There are two aspects of the concept of “name” that we must consider from a Biblical perspective. Name can mean “an identifier”. God declared this name also in the previous section. He is the “God of Abraham, the God of Isaac, and the God of Jacob”. This is the name by which God chooses to be known as throughout all generations. This is the God revealed in the Bible. We should always be careful to insure that we clearly utilize this name when we are speaking of God. It is our responsibility to insure that there is no misunderstanding here. There are many “gods” in this world. There is only one who is revealed in the Bible.
Another aspect of the concept of “name” used in the Bible is a description of a characteristic or function. The name “I will be that which I will be” fits into this category. The name “El Shaddai” also describes a characteristic of God.
“God spoke further to Moses and said to him, “I am the Lord; and I appeared to Abraham, Isaac, and Jacob, as God Almighty, but by My Name, Lord, I did not make Myself known to them.” (Exodus 6:2-3)
The Hebrew expression “El Shaddai” is translated here as “God Almighty”. I like to consider the construction of the word “Shaddai” as “that is enough”. The God revealed in the Bible is the “God that is enough for_______”, for whatever troubles you, you can fill in the blank.
Another name revealed in this section is “Savior” or “Deliverer”. This name is not explicitly stated here but it is evident as we consider the account. The four cups of wine in the Pesach Seder recall the promises made by God to Israel:
a. I will bring you out from under the burdens of the Egyptians.
b. I will deliver you from their bondage.

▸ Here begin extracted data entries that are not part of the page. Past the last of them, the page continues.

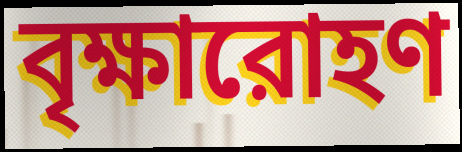
বৃক্ষারোহণ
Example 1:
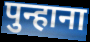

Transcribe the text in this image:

पुन्हाना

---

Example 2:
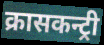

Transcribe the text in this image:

क्रासकन्ट्री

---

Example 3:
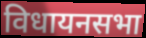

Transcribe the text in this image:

विधायनसभा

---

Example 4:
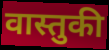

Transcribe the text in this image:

वास्तुकी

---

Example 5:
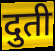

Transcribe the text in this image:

दुती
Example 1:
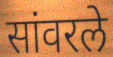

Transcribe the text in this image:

सांवरले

c. I will also redeem you with an outstretched arm and with great judgments.
d. I will take you for My people.
God became known as the Savior of the Hebrew people as the deliverance of Israel from Egypt was completed. In a future study we will discover that God declared that Israel would never see Egypt as a captor again (see Exodus 14:13). That was an awesome promise given to a tiny, infant nation relative to a large, world superpower only separated by the Nile River. It has been roughly 3500 years since the promise was made and to date the promise is good. Later, the Messiah would be identified as “The God of Israel is my Savior”. We know the name as Jesus.

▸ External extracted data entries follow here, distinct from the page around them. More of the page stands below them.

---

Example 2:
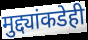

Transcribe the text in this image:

मुद्द्यांकडेही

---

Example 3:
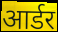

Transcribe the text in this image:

आर्डर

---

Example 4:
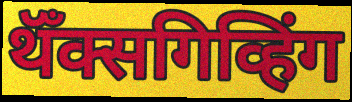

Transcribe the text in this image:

थॅँक्सगिव्हिंग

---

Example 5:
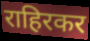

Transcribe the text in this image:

राहिरकर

Finally, God used the entire exodus episode to reveal His intentions to the world. We read repeatedly that God “harden Pharaoh’s heart”. My translation of the expression “Lev Chazak” is that God made Pharaoh “foolishly aggressive”. He did this to reveal His more general purpose to the world.

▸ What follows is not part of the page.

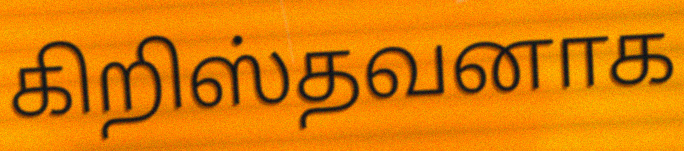
கிறிஸ்தவனாக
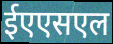
ईएएसएल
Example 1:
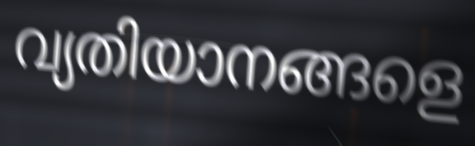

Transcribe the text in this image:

“But, indeed, for this cause I have allowed you to remain, in order to show you My power, and in order to proclaim My name through all the earth.” (Exodus 9:16)
God is the Savior of all mankind. He used Israel as an instrument of revelation of His greater purpose of delivering all of mankind from the tyranny of satanic manipulation and the resultant destruction. Ultimately, all remaining mankind will rejoice in this name. We anxiously await the coming of Messiah Jesus and the establishing of the Kingdom of God on planet earth as this greater deliverance is accomplished. This will mark one of the most important steps in the process of redemption.